Unfortunately, another five years of decline were to follow, culminating in Britain seeking a bailout from the IMF, the winter of discontent in 1978-79 and the arrival of Margaret Thatcher in 1979. It was only when the Thatcher government made the tough decisions that were at least 15 years overdue that economic stability and then growth returned, creating the conditions for Britain’s long economic recovery up to 2008. Britain became an outward facing, investor-friendly country, enjoying rapid productivity and income growth until the shock of the financial crash, from which we are still suffering now.
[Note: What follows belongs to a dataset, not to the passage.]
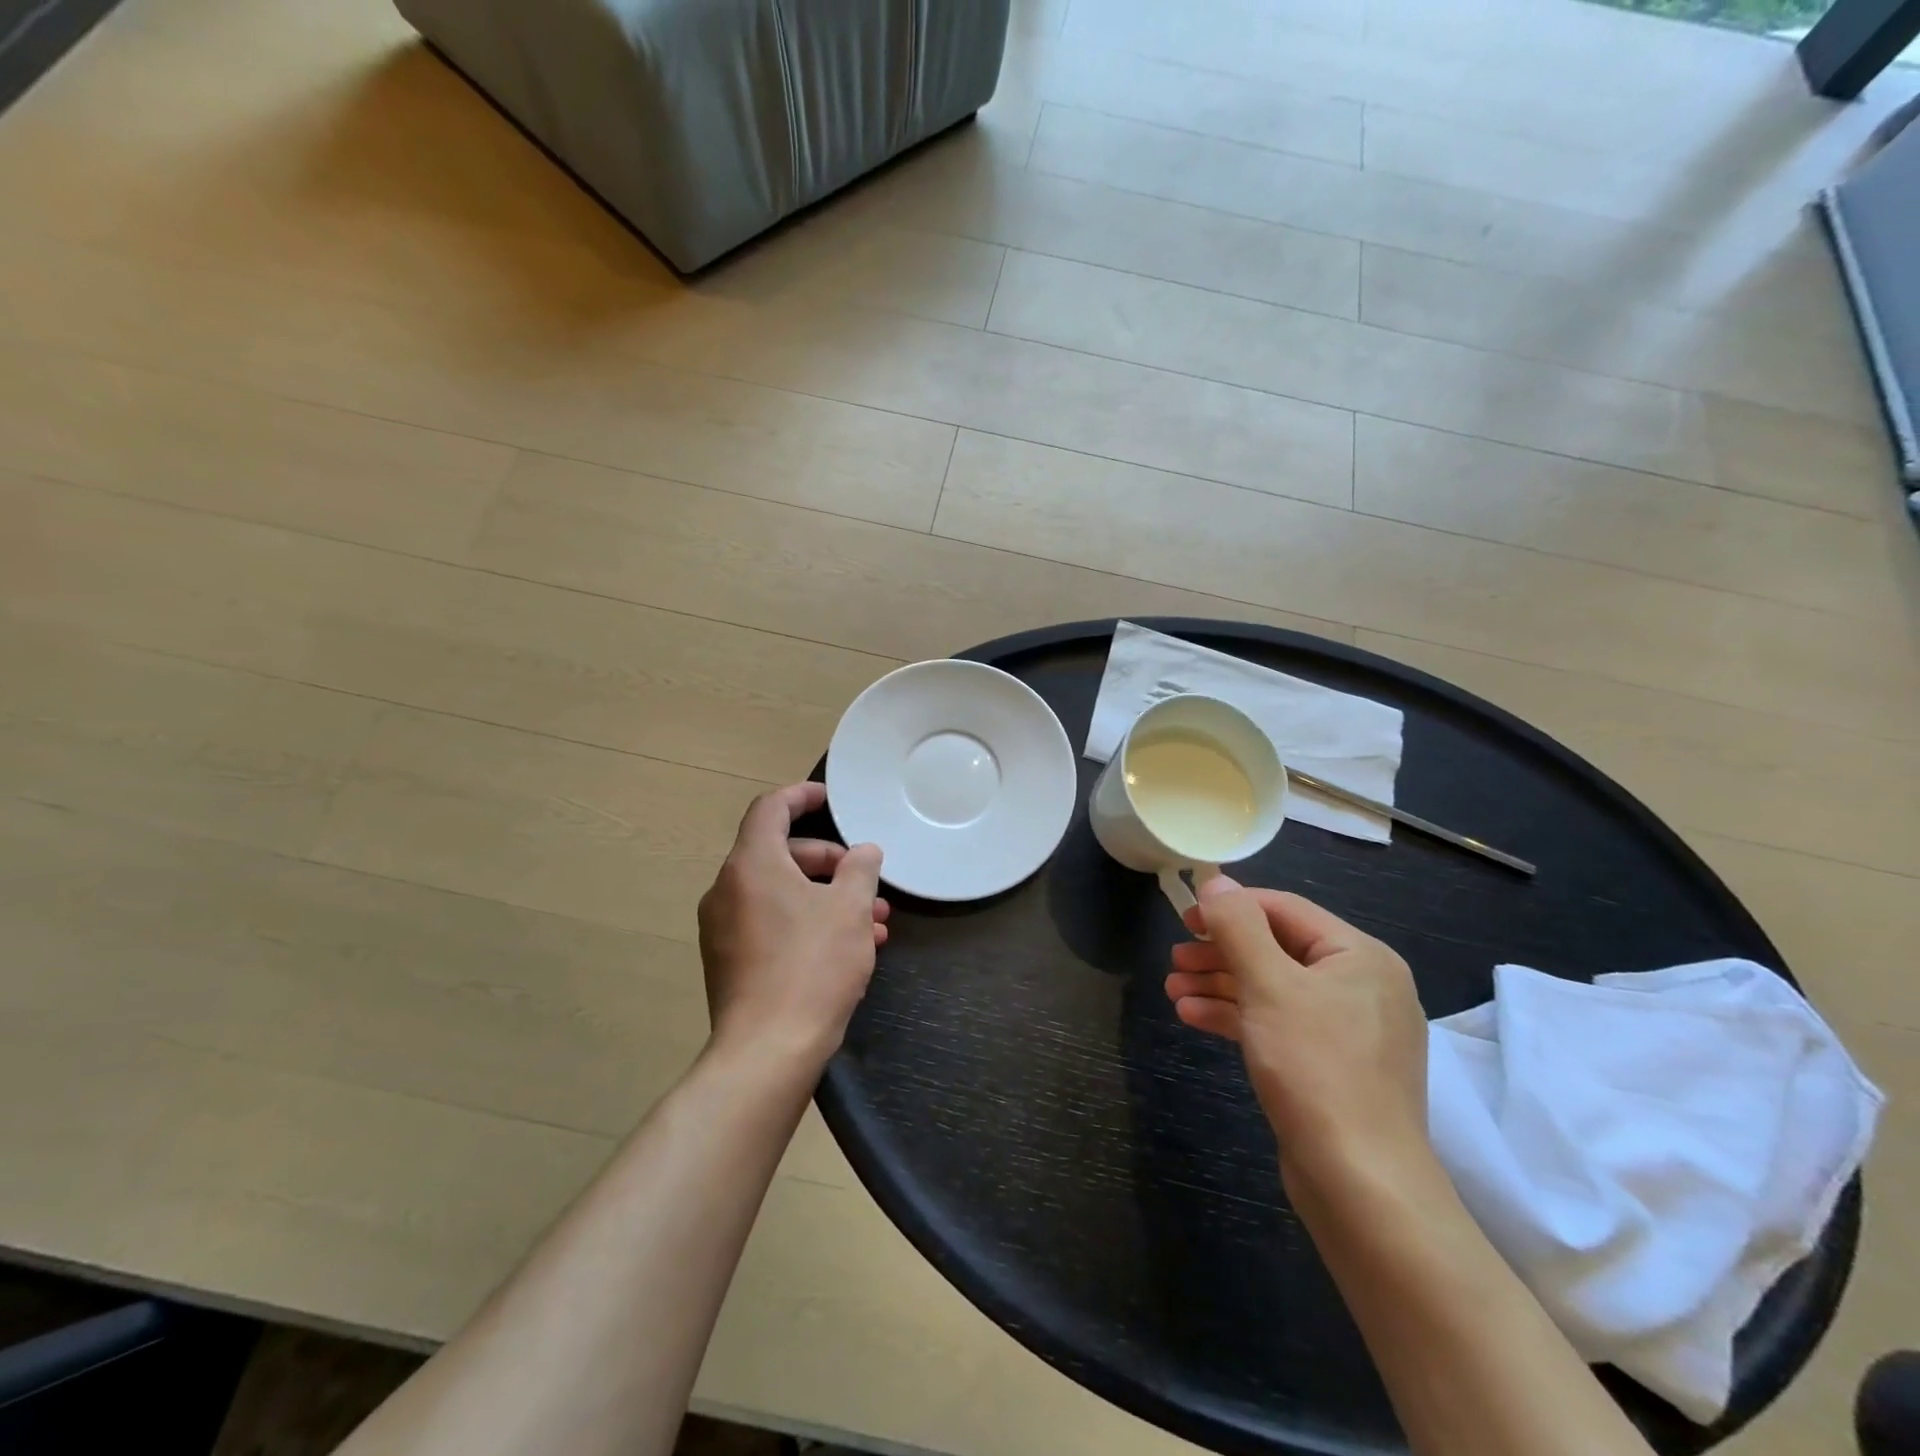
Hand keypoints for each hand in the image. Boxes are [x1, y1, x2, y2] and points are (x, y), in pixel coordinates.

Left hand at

In the March 1974 Budget, Dennis Healey raised the corporation tax rate from 40% to 52% and increased the highest rate of income tax to a whopping 83%, with a 15% surcharge for “unearned” income taking it to 98%. It is not difficult to see why there was so little investment back then when there was so little reward for taking risks, and yet we seem to have failed to learn the lessons. An entrepreneur who makes £100 profit in a company today receives as little as £45.49 in their personal bank account after tax. The company that takes on a new worker has to pay an amount equal to 13.8% of the employee’s wages to the government simply for the pleasure of providing someone with a living, regardless of whether that company makes a profit or not. The same company also has to pay business rates to occupy a property, again profitability notwithstanding.
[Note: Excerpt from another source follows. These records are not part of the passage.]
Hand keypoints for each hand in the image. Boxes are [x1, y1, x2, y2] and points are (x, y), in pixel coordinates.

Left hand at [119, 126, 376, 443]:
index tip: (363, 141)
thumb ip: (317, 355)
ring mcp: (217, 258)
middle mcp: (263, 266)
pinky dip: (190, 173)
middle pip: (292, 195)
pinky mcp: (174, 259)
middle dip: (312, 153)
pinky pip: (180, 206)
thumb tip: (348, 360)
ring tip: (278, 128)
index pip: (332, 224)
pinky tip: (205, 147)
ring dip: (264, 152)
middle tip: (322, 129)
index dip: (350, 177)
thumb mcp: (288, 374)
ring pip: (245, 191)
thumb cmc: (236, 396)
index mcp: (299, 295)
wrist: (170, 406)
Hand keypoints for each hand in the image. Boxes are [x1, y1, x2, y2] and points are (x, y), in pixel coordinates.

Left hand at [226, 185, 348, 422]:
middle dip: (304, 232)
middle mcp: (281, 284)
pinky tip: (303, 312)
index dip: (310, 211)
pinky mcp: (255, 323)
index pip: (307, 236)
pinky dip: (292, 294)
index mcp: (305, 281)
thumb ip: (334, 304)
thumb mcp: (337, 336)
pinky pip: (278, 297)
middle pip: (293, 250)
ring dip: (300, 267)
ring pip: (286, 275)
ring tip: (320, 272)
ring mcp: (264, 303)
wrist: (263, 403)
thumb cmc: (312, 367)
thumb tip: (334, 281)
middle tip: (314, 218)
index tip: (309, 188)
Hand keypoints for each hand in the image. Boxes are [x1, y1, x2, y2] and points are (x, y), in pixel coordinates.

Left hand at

These taxes are an unwelcome and inefficient cost of business to large companies but they are a real impediment to growing companies. For evidence of the disincentive to growth that the tax system provides, look no further than the number of businesses whose profits are just below the VAT threshold of £85,000 (£90,000 from April).
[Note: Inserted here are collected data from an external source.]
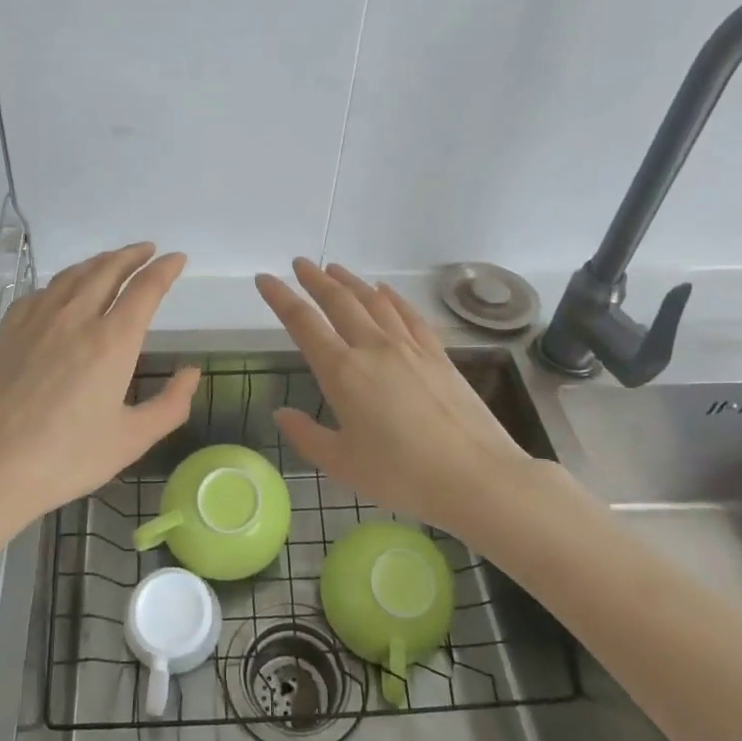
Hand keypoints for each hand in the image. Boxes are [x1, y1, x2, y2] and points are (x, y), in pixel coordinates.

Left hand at [0, 243, 199, 540]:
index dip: (165, 269)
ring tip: (112, 260)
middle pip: (108, 269)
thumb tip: (191, 372)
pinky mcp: (7, 331)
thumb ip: (170, 404)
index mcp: (112, 341)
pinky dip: (63, 281)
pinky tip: (63, 290)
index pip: (145, 289)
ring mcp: (36, 320)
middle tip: (148, 250)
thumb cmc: (65, 459)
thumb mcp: (131, 440)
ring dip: (99, 261)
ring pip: (73, 275)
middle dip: (133, 255)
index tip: (177, 259)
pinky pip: (41, 292)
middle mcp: (75, 318)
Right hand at [255, 258, 535, 531]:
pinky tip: (385, 292)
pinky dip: (391, 298)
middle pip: (339, 301)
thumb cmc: (402, 476)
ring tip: (334, 269)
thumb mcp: (343, 465)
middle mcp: (373, 348)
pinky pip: (409, 314)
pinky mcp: (438, 354)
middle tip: (300, 264)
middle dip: (315, 279)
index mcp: (343, 373)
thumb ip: (306, 436)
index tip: (265, 280)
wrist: (476, 477)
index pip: (303, 323)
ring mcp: (409, 347)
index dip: (281, 298)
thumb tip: (281, 414)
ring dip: (350, 282)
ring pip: (373, 301)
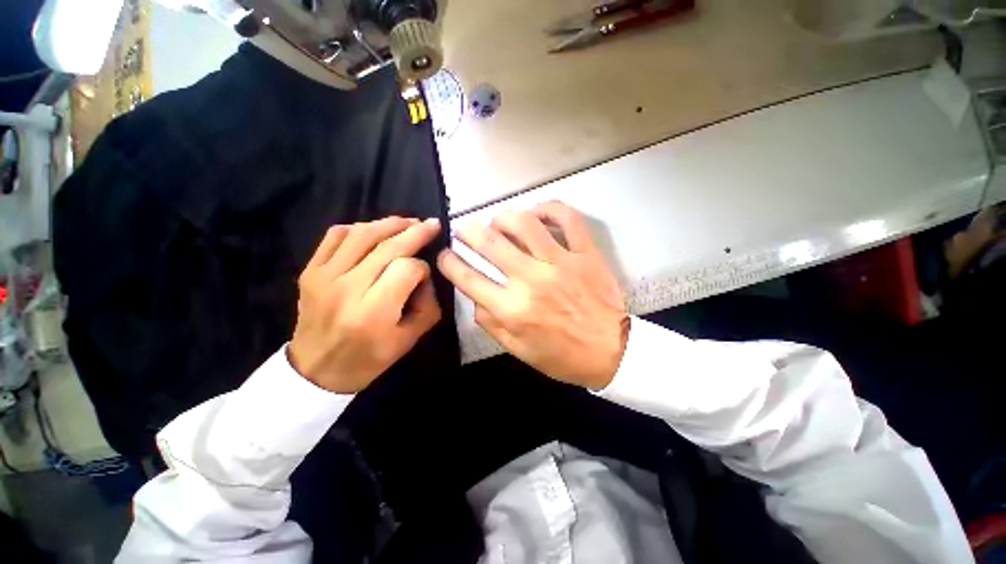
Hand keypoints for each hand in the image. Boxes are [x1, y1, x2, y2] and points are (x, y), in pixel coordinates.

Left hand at [290, 217, 442, 393]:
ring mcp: (324, 276)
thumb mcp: (410, 340)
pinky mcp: (310, 271)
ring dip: (390, 223)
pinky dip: (358, 227)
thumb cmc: (368, 359)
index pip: (406, 269)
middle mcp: (347, 288)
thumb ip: (427, 306)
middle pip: (387, 246)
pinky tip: (374, 231)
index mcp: (373, 312)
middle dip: (415, 232)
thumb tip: (425, 275)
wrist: (316, 370)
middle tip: (432, 224)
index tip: (425, 275)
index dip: (422, 268)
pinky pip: (335, 236)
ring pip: (362, 234)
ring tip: (408, 222)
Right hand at [437, 202, 628, 389]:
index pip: (468, 278)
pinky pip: (567, 218)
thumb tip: (474, 295)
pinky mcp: (586, 253)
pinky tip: (537, 213)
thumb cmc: (561, 355)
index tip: (444, 254)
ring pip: (524, 223)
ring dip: (502, 217)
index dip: (448, 262)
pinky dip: (549, 208)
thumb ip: (490, 322)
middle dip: (467, 231)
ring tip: (497, 222)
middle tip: (464, 230)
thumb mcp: (518, 350)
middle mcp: (532, 280)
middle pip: (489, 243)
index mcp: (512, 309)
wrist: (611, 351)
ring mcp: (561, 263)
Sadly, working to increase turnover comes at a cost and for many, hitting the VAT limit is a massive obstacle to growing their business, while for others it is a disincentive to keep accurate records. Whilst there are no figures to prove it, it doesn’t take a huge leap of imagination to see that this leads many to operating on the edges of the black economy, when they could instead be contributing to the Treasury.

Arguably the best way of dealing with this would be to reduce the VAT registration threshold to nil (or as close to nil as possible).  Everyone trading charges VAT, it becomes more difficult to evade VAT, there would be a significant boost to the Treasury, and VAT would not be an active disincentive to growth – a quadruple win!

Unfortunately, the government seems disinclined to take the steps required to overhaul the VAT or business rates systems but they could generate easy wins for the economy and, therefore, the Treasury.

The great lesson of the 1980s and Nigel Lawson’s tax cutting budget of 1988 was that reducing tax rates, once affordable, actually increased the overall tax take. I’m certainly not arguing for a return to Trussonomics but I do worry that the current focus on balancing the books on the back of business rather than focusing on the measures which can be taken to boost growth and encourage entrepreneurship is unlikely to see the UK quickly returning to sustained and strong growth. The Labour Party has promised to achieve the highest sustained rate of growth in the G7. When, as seems inevitable, Rachel Reeves is installed in Number 11, it is to be hoped that she runs the economy in the mould of Nigel Lawson rather than Dennis Healey or, dare I say it, Jeremy Hunt.

Sadly, I do not believe that this month’s Budget was the catalyst for our national revival, although neither did it generate even a fraction of the trouble caused to the country by its counterpart in 1974. In the meantime, I, along with all of you, can only hope that the interests of business and economic growth will once again be at the forefront of tax policy.